There had been calls from businesses for the chancellor to help protect jobs once the Coronavirus Job Retention Scheme (CJRS) ends on 31 October 2020. As a result the chancellor has announced the new Job Support Scheme which will be introduced from 1 November to protect viable jobs in businesses facing lower demand over the winter months due to COVID-19. The scheme protects employees who are in work and will contribute towards the wages of employees who are working fewer than normal hours due to reduced demand.
The proposal is that employees must be working at least 33 % of their usual hours. Employers will continue to pay the employees for the wages for the hours that they work. For the hours that the employee doesn’t work, the employer and the government will pay one third each of the equivalent salary. As with the CJRS employers will need to agree the short-time working arrangements with their staff and make any changes to the employment contract in agreement with the employee and notify the employee in writing.

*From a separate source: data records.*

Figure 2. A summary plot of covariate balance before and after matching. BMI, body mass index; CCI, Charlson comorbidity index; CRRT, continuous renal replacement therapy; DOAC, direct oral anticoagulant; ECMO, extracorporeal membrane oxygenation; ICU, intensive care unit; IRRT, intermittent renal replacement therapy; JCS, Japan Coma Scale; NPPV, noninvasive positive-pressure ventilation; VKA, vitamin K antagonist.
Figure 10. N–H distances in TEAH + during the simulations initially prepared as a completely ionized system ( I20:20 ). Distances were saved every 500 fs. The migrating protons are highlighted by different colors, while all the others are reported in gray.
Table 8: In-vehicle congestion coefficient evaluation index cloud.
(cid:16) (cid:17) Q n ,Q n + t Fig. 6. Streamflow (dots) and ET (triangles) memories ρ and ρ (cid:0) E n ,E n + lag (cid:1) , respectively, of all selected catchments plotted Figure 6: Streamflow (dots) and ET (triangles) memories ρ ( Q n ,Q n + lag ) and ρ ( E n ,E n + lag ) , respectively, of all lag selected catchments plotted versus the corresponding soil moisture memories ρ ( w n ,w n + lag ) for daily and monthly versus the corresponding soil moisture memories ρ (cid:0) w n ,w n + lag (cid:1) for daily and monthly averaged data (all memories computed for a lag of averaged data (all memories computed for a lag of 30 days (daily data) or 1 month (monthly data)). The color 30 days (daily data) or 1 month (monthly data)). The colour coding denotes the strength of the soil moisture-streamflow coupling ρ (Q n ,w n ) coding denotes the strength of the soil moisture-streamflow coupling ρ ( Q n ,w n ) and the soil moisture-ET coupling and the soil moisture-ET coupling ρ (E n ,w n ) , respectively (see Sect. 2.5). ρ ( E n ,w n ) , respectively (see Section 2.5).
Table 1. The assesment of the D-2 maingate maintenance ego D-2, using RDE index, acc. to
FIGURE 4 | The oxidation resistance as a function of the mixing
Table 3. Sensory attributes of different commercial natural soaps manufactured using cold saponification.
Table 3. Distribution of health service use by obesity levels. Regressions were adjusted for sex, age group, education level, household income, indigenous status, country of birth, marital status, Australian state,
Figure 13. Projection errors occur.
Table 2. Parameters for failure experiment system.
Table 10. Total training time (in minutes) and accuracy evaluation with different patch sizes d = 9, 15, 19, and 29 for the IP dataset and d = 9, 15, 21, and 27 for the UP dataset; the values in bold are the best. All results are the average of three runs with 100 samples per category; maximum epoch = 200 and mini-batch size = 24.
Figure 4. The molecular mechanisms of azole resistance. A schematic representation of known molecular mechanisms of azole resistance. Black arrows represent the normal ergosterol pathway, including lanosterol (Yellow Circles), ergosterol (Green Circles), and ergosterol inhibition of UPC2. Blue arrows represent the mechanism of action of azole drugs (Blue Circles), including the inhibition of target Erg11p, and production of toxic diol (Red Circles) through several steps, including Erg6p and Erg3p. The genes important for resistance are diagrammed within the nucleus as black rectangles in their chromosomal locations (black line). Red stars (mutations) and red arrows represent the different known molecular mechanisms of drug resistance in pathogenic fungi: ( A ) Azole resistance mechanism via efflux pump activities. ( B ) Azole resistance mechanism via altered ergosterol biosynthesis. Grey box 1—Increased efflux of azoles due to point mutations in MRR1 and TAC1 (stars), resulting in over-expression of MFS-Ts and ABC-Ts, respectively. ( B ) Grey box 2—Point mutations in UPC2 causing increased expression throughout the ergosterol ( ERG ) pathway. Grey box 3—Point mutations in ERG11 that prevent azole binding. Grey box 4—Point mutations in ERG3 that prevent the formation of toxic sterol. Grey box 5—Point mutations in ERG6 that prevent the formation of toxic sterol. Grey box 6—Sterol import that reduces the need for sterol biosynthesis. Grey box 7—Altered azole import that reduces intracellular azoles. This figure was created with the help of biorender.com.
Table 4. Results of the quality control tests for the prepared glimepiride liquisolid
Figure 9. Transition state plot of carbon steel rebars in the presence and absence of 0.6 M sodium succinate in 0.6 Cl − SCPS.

This will be particularly important as the employees will be accepting a reduction in their usual hours and salary.
The Job Support Scheme is open to businesses across the UK even if they have not previously used the furlough scheme, but is focused on the businesses being impacted by Coronavirus and who can support their employees doing some work, but need more time for demand to recover. It is open to small and medium enterprises (SMEs) but large businesses will have to meet a financial assessment test. This means that they will have to show that their turnover is lower than before experiencing difficulties as a result of the pandemic. Further information on the financial assessment test will be set out in guidance but the expectation is that large employers will not make capital distributions while accessing the grant under the scheme.
The employer can only make a claim in respect of an employee who is on the employer’s PAYE payroll on or before 23 September 2020. In addition, to count as a “viable” job, the employee must work at least 33% of their usual hours. The government will review this level after 3 months to determine whether it should be increased. The employee can come on and off the scheme, but each arrangement must cover a minimum seven day period.
As set out above, for every hour not worked the Government and the employer will pay a third each of the usual hourly wage for that employee. Therefore, if an employee is working for 33% of their work, then the employer will pay an additional 22% of the amount to be paid (paying 55% in total), and the government will pay 22% to the employee. The employee will therefore be receiving 78% of their normal earnings. The grant paid by the government will be calculated on the employee’s usual salary, capped at £697.92 per month. Determining the level of “usual wages” will be calculated in a similar way to the CJRS.
The grant can only be made for viable jobs and therefore employees cannot be made redundant or put on notice of redundancy during the period within which the employer is claiming the grant for that employee.
The scheme will be open for a period of six months from 1 November 2020 to the end of April 2021 and grants will be payable in arrears and paid on a monthly basis. Employers will be able to make a claim online from December 2020.
Examples of the grants that can be made are set out in the Job Support Scheme Factsheet and further guidance will be published shortly.